The Court is not unmindful of a series of cases cited by the Plaintiff which held that debts created by judgments obtained against dog owners for injuries sustained from dog bites were liabilities for willful and malicious injuries within the meaning of Sec. 17a(8) of the Bankruptcy Act. Yackel v. Nys, 258 A.D. 318, 16 N.Y.S.2d 545 (1939); Humphreys v. Heller, 157 Misc. 568, 283 N.Y.S. 915 (Sup. 1935). It should be noted, however, that the cases cited by the Plaintiff are state court decisions which were rendered prior to the 1970 amendments to the Bankruptcy Act which accorded the bankruptcy court exclusive jurisdiction to determine the issue of dischargeability of debts allegedly falling within Sec. 17a(2), (4) or (8) of the Bankruptcy Act. Furthermore, in the cases cited, unlike the instant case, the dog owners had knowledge of the dog's vicious nature. To establish absolute liability either by common law or by virtue of a statute as to the owner of a dog is not the same as to establish the elements of willfulness and malice which are indispensable elements of a claim of non-dischargeability under § 17a(8).
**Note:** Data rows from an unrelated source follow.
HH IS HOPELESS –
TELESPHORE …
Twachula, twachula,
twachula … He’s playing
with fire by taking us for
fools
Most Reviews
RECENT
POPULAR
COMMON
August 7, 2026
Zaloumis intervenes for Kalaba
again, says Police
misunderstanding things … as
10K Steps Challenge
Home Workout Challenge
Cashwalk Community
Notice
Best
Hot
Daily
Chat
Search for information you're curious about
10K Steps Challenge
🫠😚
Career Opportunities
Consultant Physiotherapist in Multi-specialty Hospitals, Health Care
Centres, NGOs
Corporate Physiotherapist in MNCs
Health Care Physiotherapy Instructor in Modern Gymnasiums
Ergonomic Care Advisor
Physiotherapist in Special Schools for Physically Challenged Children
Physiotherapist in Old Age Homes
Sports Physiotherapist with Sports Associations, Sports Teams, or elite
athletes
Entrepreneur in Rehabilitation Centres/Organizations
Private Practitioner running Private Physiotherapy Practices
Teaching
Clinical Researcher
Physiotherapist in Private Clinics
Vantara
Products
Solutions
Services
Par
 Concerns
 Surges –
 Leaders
To sustain a claim of dischargeability non-dischargeability, the Plaintiff must establish either that the Bankrupts actually harbored an ill will and malice toward the injured party and in furtherance of his hostility exposed the third party to the dog knowing that the dog will bite the third party whether excited or not or the owner willfully and knowingly put the dog in the position in which he knew that there was a great likelihood that he would harm others.
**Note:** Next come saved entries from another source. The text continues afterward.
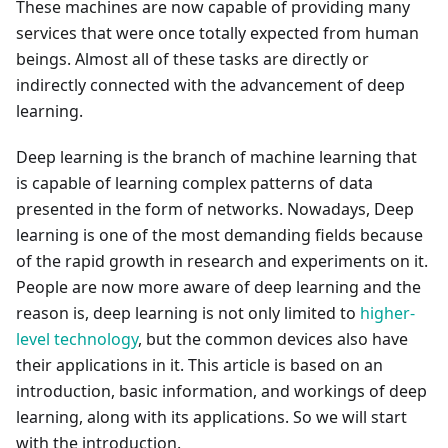
These machines are now capable of providing many
services that were once totally expected from human
beings. Almost all of these tasks are directly or
indirectly connected with the advancement of deep
learning.
Deep learning is the branch of machine learning that
is capable of learning complex patterns of data
presented in the form of networks. Nowadays, Deep
learning is one of the most demanding fields because
of the rapid growth in research and experiments on it.
People are now more aware of deep learning and the
reason is, deep learning is not only limited to
higher-
level technology
, but the common devices also have
their applications in it. This article is based on an
introduction, basic information, and workings of deep
learning, along with its applications. So we will start
with the introduction.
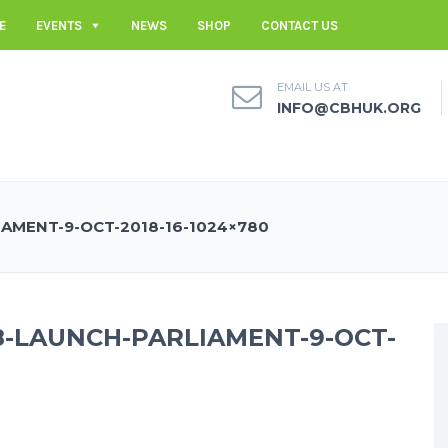
E
EVENTS
NEWS
SHOP
CONTACT US
EMAIL US AT
INFO@CBHUK.ORG
AMENT-9-OCT-2018-16-1024×780
8-LAUNCH-PARLIAMENT-9-OCT-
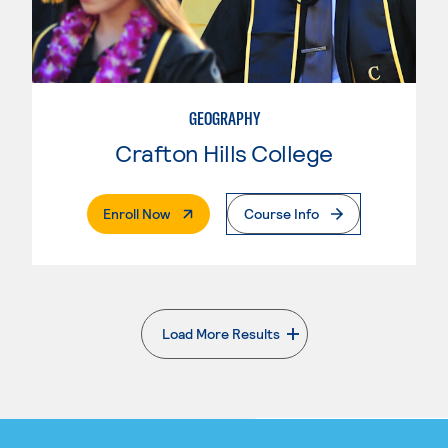
GEOGRAPHY
Crafton Hills College
. External Page
Enroll Now
Course Info
Load More Results
. External page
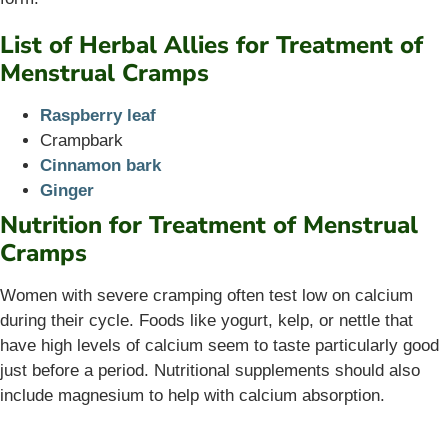
List of Herbal Allies for Treatment of
Menstrual Cramps
Raspberry leaf
Crampbark
Cinnamon bark
Ginger
Nutrition for Treatment of Menstrual
Cramps
Women with severe cramping often test low on calcium
during their cycle. Foods like yogurt, kelp, or nettle that
have high levels of calcium seem to taste particularly good
just before a period. Nutritional supplements should also
include magnesium to help with calcium absorption.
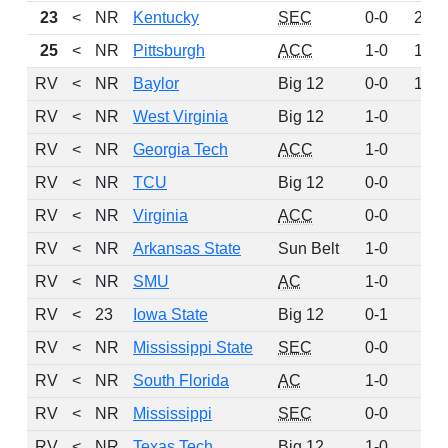
23
<
NR
Kentucky
SEC
0-0
238
25
<
NR
Pittsburgh
ACC
1-0
158
RV
<
NR
Baylor
Big 12
0-0
146
RV
<
NR
West Virginia
Big 12
1-0
81
RV
<
NR
Georgia Tech
ACC
1-0
69
RV
<
NR
TCU
Big 12
0-0
49
RV
<
NR
Virginia
ACC
0-0
39
RV
<
NR
Arkansas State
Sun Belt
1-0
34
RV
<
NR
SMU
AC
1-0
32
RV
<
23
Iowa State
Big 12
0-1
14
RV
<
NR
Mississippi State
SEC
0-0
14
RV
<
NR
South Florida
AC
1-0
6
RV
<
NR
Mississippi
SEC
0-0
5
RV
<
NR
Texas Tech
Big 12
1-0
5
In the present instance, the record is totally devoid of any evidence that these Bankrupts harbored any ill will toward the Plaintiff or that they brought Hashish to the Plaintiff knowing that the vet will not be able to handle Hashish and being aware of the dogs vicious propensities, were reasonably certain that the dog would attack the Plaintiff during the treatment. Even if the Sadwins were aware of the unpredictability of Hashish, they were perfectly justified in assuming that the proper place to take a sick dog is to a vet and that he will know how to treat and handle the dog. Obviously, a vet is supposed to be trained to handle his patients and if a vet does not know how to handle an animal during treatment, the treatment of which he accepted, he should not be heard to complain if the animal causes injuries to the vet during this treatment. Animals, even with known vicious propensities, are entitled to treatment and if a vet is apprehensive that a dog that is known to have vicious tendencies might harm him, he is free to decline to render the services requested and should restrict his practice to treating small, docile animals such as canaries, hamsters and the like.
In light of the foregoing, just because the Bankrupts may be liable to the vet for the injuries he suffered, this liability cannot be characterized as a result of willful and malicious conduct on their part within the meaning of the excepted provision of § 17a(8) and, therefore, the claim of non-dischargeability cannot be sustained.
A separate final judgment in accordance with the foregoing will be entered.